Exercise requirements -
The records sit below. Return every line in them that holds the word "usefont".

━━━

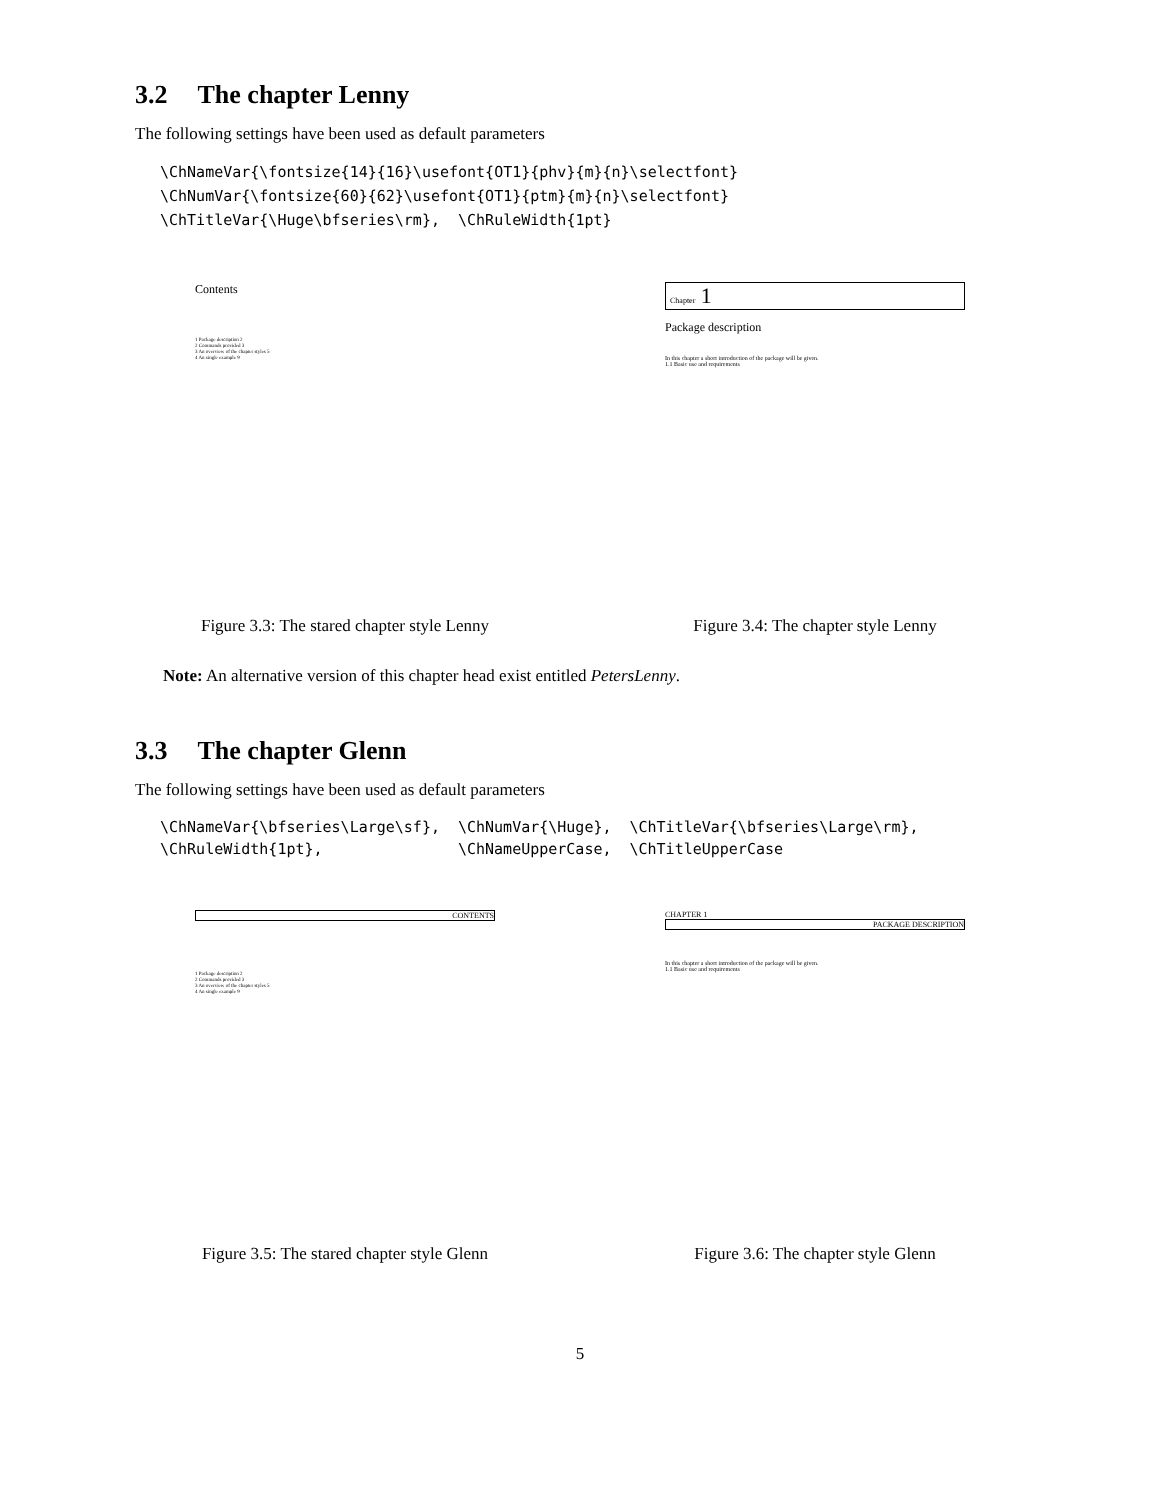3.2 The chapter Lenny
The following settings have been used as default parameters
\ChNameVar{\fontsize{14}{16}\usefont{OT1}{phv}{m}{n}\selectfont}
\ChNumVar{\fontsize{60}{62}\usefont{OT1}{ptm}{m}{n}\selectfont}
\ChTitleVar{\Huge\bfseries\rm},  \ChRuleWidth{1pt}
Contents
1 Package description 2
2 Commands provided 3
3 An overview of the chapter styles 5
4 An single example 9
Figure 3.3: The stared chapter style Lenny
Chapter 1
Package description
In this chapter a short introduction of the package will be given.
1.1 Basic use and requirements
Figure 3.4: The chapter style Lenny
Note: An alternative version of this chapter head exist entitled PetersLenny.
3.3 The chapter Glenn
The following settings have been used as default parameters
| \ChNameVar{\bfseries\Large\sf}, | \ChNumVar{\Huge}, | \ChTitleVar{\bfseries\Large\rm}, |
| \ChRuleWidth{1pt}, | \ChNameUpperCase, | \ChTitleUpperCase |
CONTENTS
1 Package description 2
2 Commands provided 3
3 An overview of the chapter styles 5
4 An single example 9
Figure 3.5: The stared chapter style Glenn
CHAPTER 1
PACKAGE DESCRIPTION
In this chapter a short introduction of the package will be given.
1.1 Basic use and requirements
Figure 3.6: The chapter style Glenn
5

━━━

Result -
\ChNameVar{\fontsize{14}{16}\usefont{OT1}{phv}{m}{n}\selectfont}
\ChNumVar{\fontsize{60}{62}\usefont{OT1}{ptm}{m}{n}\selectfont}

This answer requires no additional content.